EXCERPTED TEXT =
— START —
However promising it may be, the field of synchronous conferencing remains fraught with tensions between the conferencing community and the commercial providers of conferencing services. Telecom companies, especially, are concerned about losing toll traffic to free alternatives. Companies continue to offer proprietary (and non-interoperable) conferencing protocols. Even something as simple as an instant messaging standard has eluded the domain for many years.

Asynchronous Conferencing

If there is a contrast with the synchronous mode of communication, it is the asynchronous, which has blossomed in recent years. There is today almost no end to the conferencing options available to web users, with the result that the web is now an unparalleled richness of content.

Two major trends have characterized the last ten years of asynchronous conferencing.

First, as was easy to predict in 1998, the dominance of text-based content has given way to a much wider range of formats. Audio content became popular with file sharing and music content services, as well as with the rise of podcasting in 2003. Video content became widely available following the development of Flash video services and of sites like YouTube, which allowed users to upload and convert their videos. (Knowledge@Wharton , 2006) Flash has also been instrumental in the provision of other forms of content, such as slide shows, games, animations, and more. (Lamb & Johnson, 2006)

Second, and less obvious, was the evolution of asynchronous communication. In 1998 most people were still using traditional web conferencing systems such as the email mailing list or Usenet news systems. Early web conferencing systems followed the same format, taking the form of threaded conversations on web bulletin boards. This system was followed in just a few years by blogging. Messages were sorted chronologically by author, instead of by subject, and each person managed his or her own blog. Groups of people, meanwhile, congregated on content management systems such as Drupal or Plone. But as people drifted back to centralized sites, and as linking to other people became more important, sites that support social networks rose to prominence and people began to spend less time on places like Blogger and LiveJournal and more time on places like MySpace and Facebook.
— END —
WRITTEN PROBLEM 1 = Repeat the stretch of the listing from the line containing "phylum: Basidiomycota" through the line containing "common name: voksgul vokshat", both lines included.

RECORDS SUPPLIED =
— START —
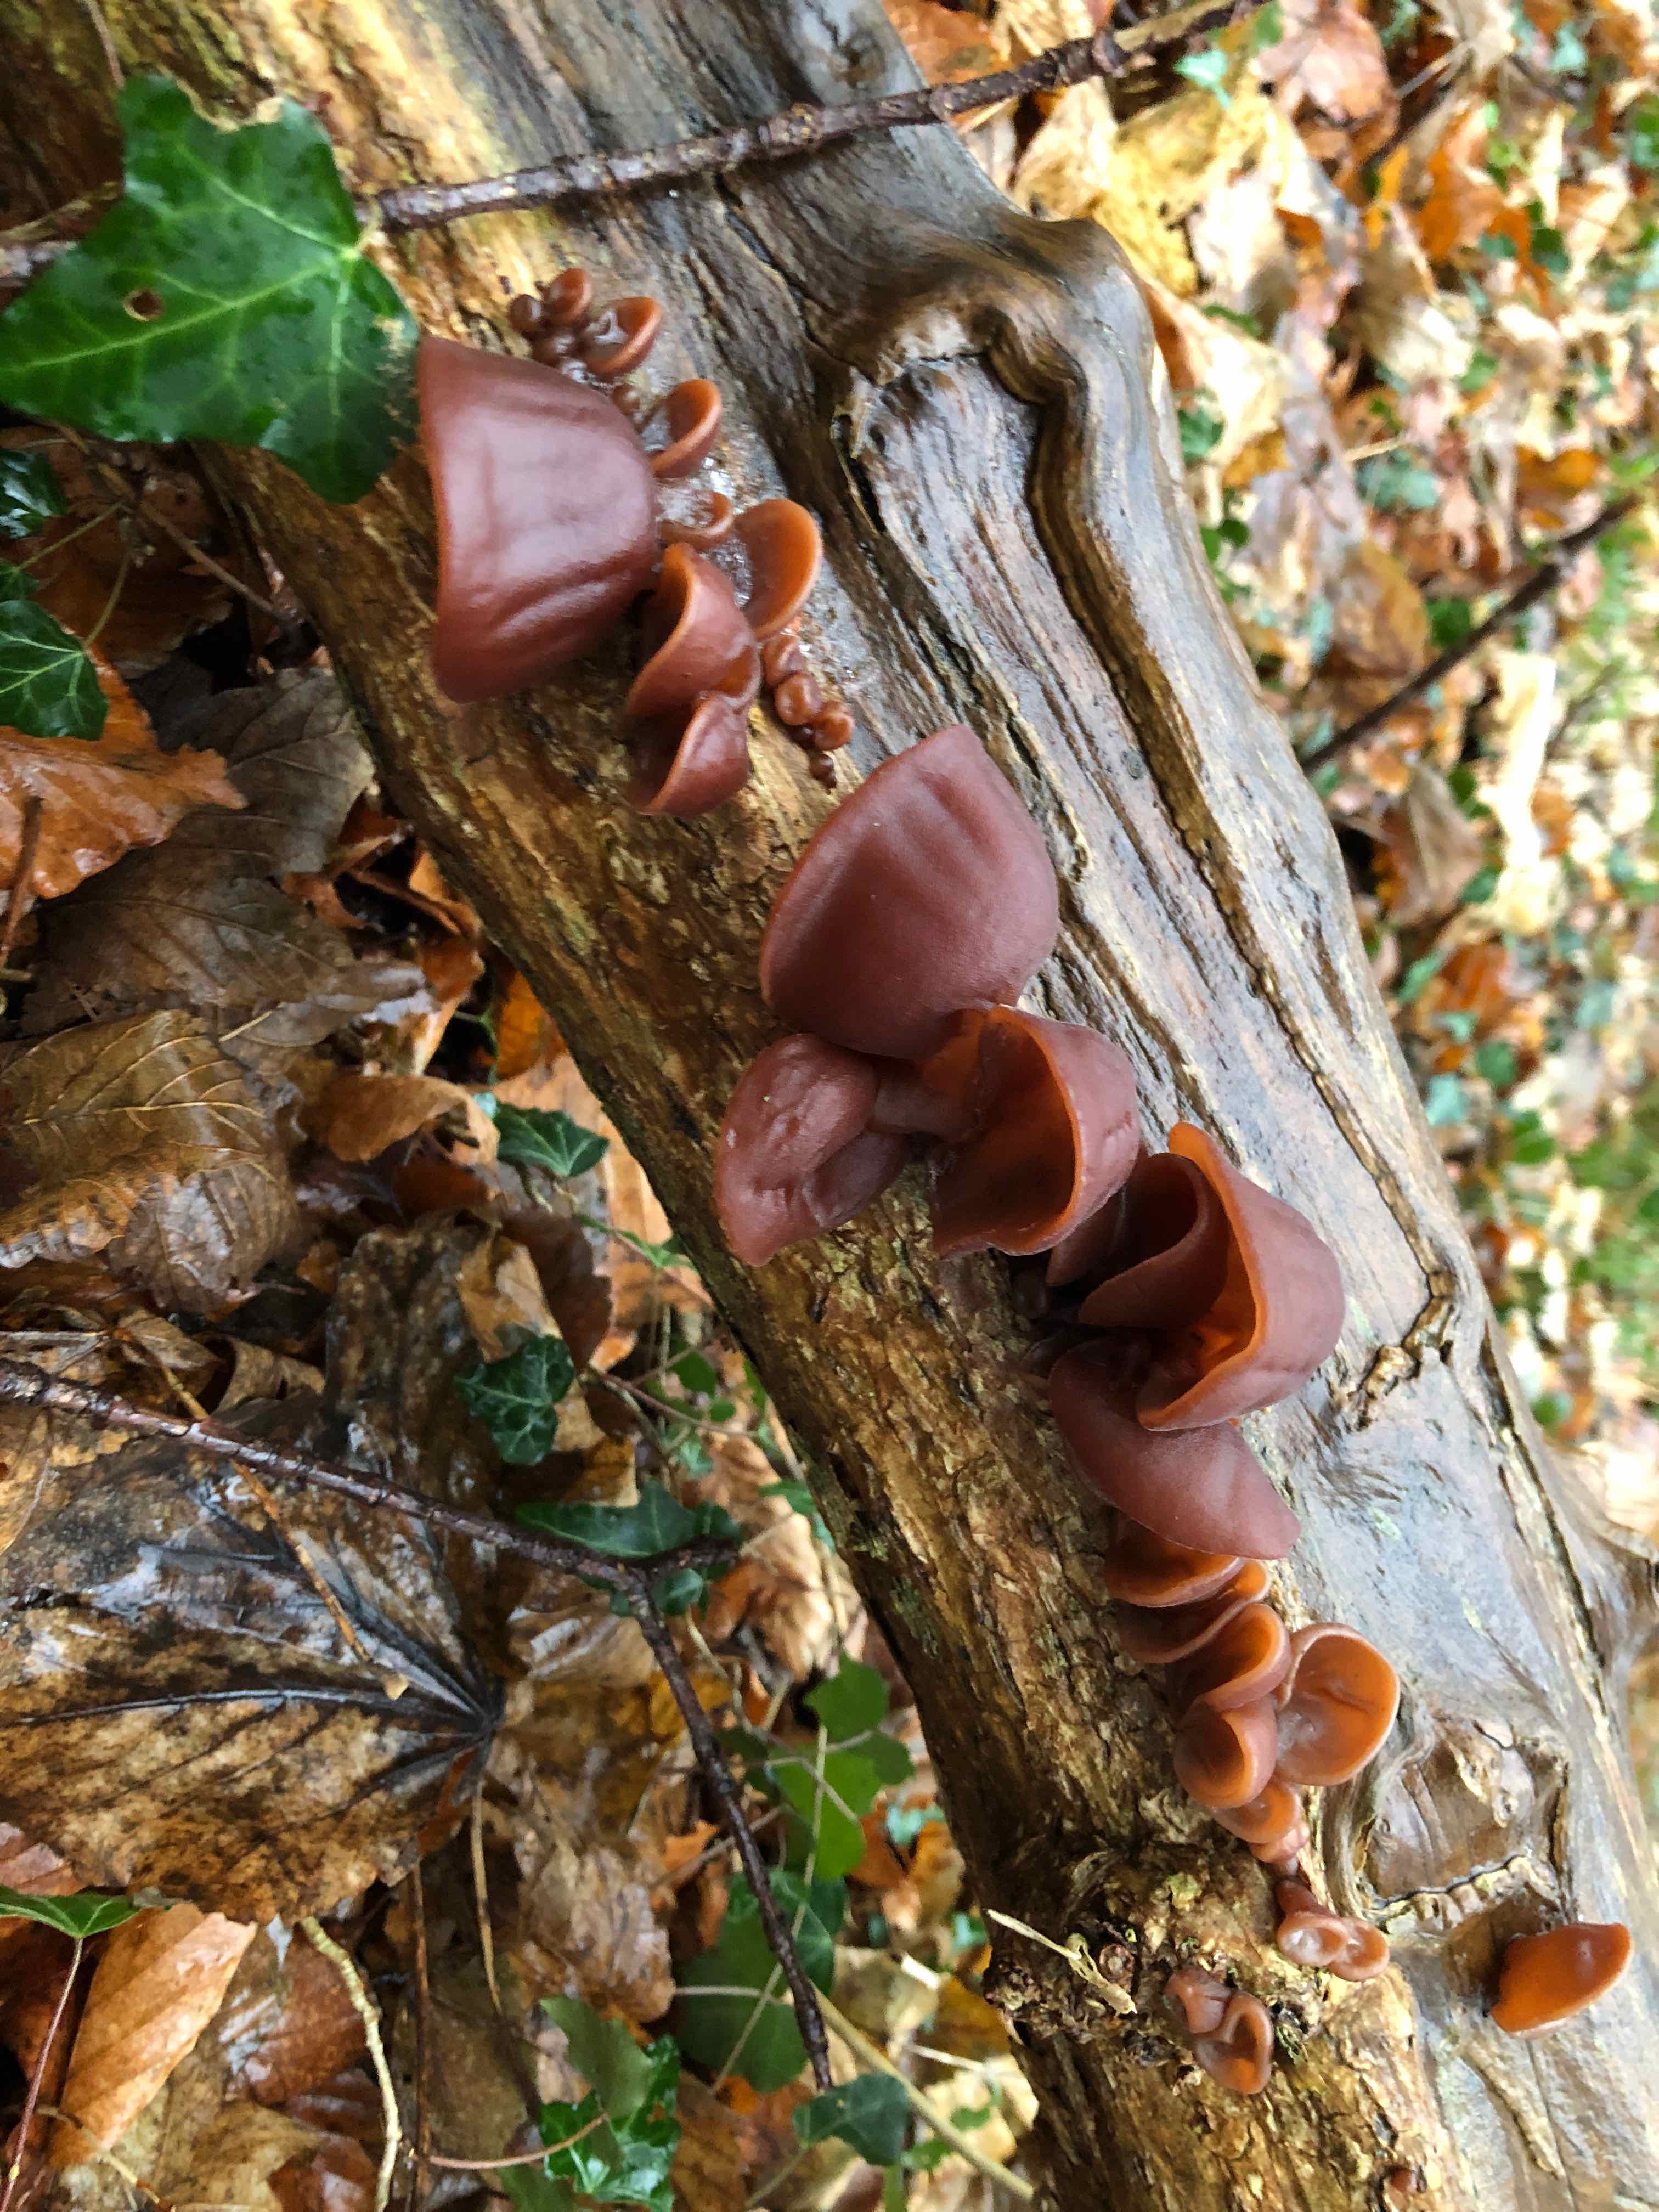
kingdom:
— END —
— START —
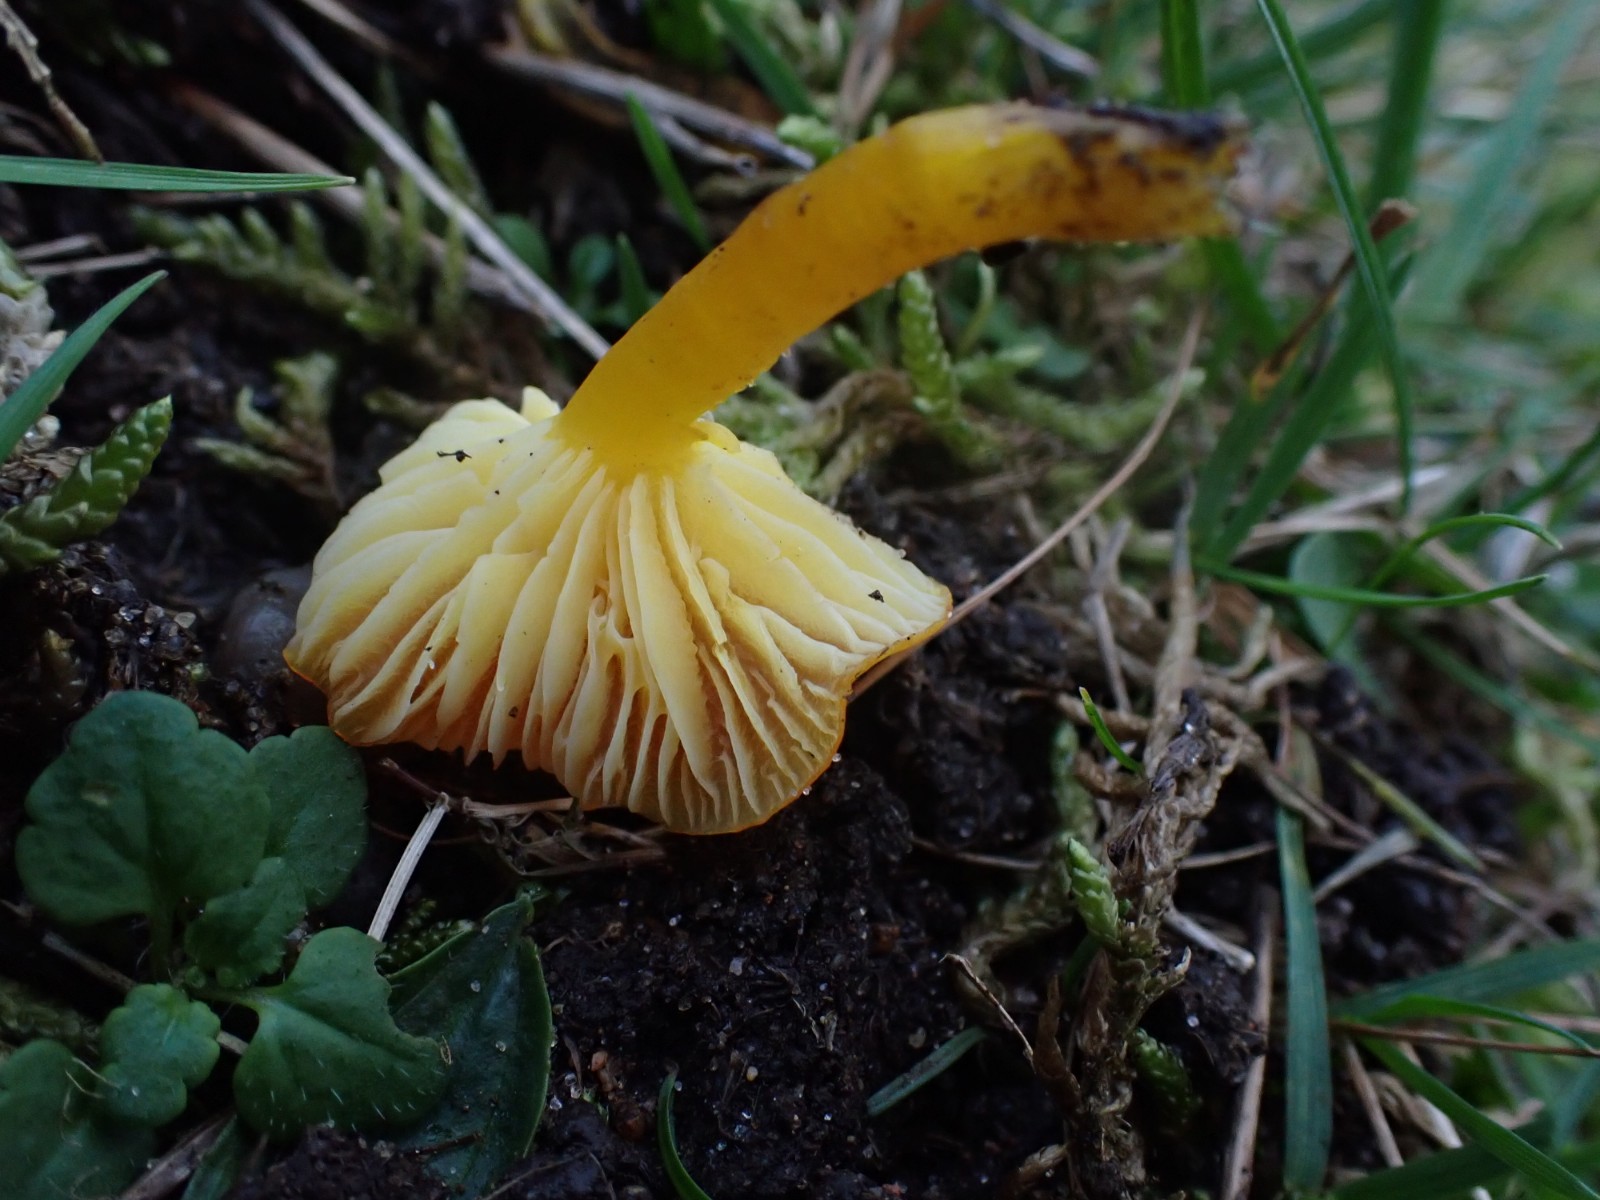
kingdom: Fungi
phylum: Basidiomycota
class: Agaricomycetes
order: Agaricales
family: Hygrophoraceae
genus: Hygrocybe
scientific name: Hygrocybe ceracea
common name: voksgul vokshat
— END —
WRITTEN PROBLEM 2 = Transcribe the stretch of the text on asynchronous conferencing from "If there is" through "richness of content.".

EXERCISE ANSWER 1 =
phylum: Basidiomycota
class: Agaricomycetes
order: Agaricales
family: Hygrophoraceae
genus: Hygrocybe
scientific name: Hygrocybe ceracea
common name: voksgul vokshat

EXERCISE ANSWER 2 =
If there is a contrast with the synchronous mode of communication, it is the asynchronous, which has blossomed in recent years. There is today almost no end to the conferencing options available to web users, with the result that the web is now an unparalleled richness of content.